The United States economy grew at its fastest pace in almost two years in the 3rd quarter of 2023. Higher wages from a tight labor market helped accelerate consumer spending, thereby defying dire warnings of a recession that has been lingering since 2022. The country managed to relatively outperform other countries in the year. It powered ahead of Canada, Japan, the United Kingdom, the European Union and other advanced economies. However, it is also important to understand that the economic resilience of the United States does face certain challenges. Interest rates remain high in the country, and are likely to remain so as the Federal Reserve continues its fight against rising inflation. War in Ukraine and the Middle East may also hit the economy, as could the looming likelihood of a US government shutdown next month.

International Monetary Fund predicts the US GDP to expand by 1.5% in 2024. This is essentially more than the growth rates forecast for the UK economy and well ahead of the euro area, which is predicted to grow 1.2%. The differences in energy prices, pandemic-era stimulus as well as the pass-through of higher interest rates are some of the immediate explanations for the disparate fortunes of the most advanced economies of the world. However, there are also many longer-term, structural factors playing into the divergence that provide an upper hand to the United States.

As Kavan Choksi Professional Investor says, even though officials on both sides of the Atlantic turned on the fiscal stimulus taps to cushion their economies from the impact of Covid-19 pandemic, the United States did so on a much bigger scale. Generous government assistance, including moratoriums on debt payments, along with changes in spending habits and a surge in refinancing due to exceptionally low interest rates, contributed to bolstering the finances of Americans. The savings accumulated during the pandemic enabled U.S. consumers to sustain their spending despite increasing prices, thereby mitigating the adverse effects of inflation on consumption, which is a key driver of the U.S. economy.
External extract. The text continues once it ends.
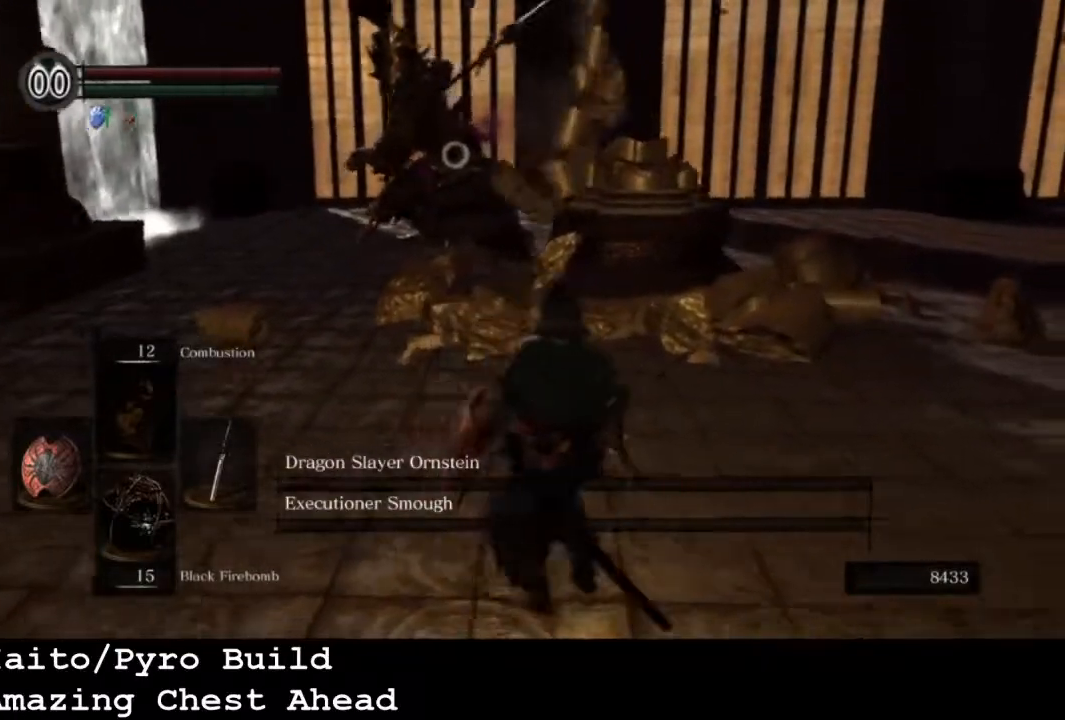
{"buttons": ["L1"], "left_stick": "right", "right_stick": "center", "events": [[100, "L1", "down"]]}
The impact of the spike in energy prices has also played a role in the gap between the US and euro area economies. Europe, including the United Kingdom, has experienced higher inflation compared to the United States due to its status as a net importer of energy. The economies of both the UK and the euro area were significantly impacted by the substantial increase in natural gas prices that ensued after Russia’s full-scale invasion of Ukraine in February 2022. This surge in energy costs led to record-high bills for households and businesses, contributing to the overall inflationary pressures in the region.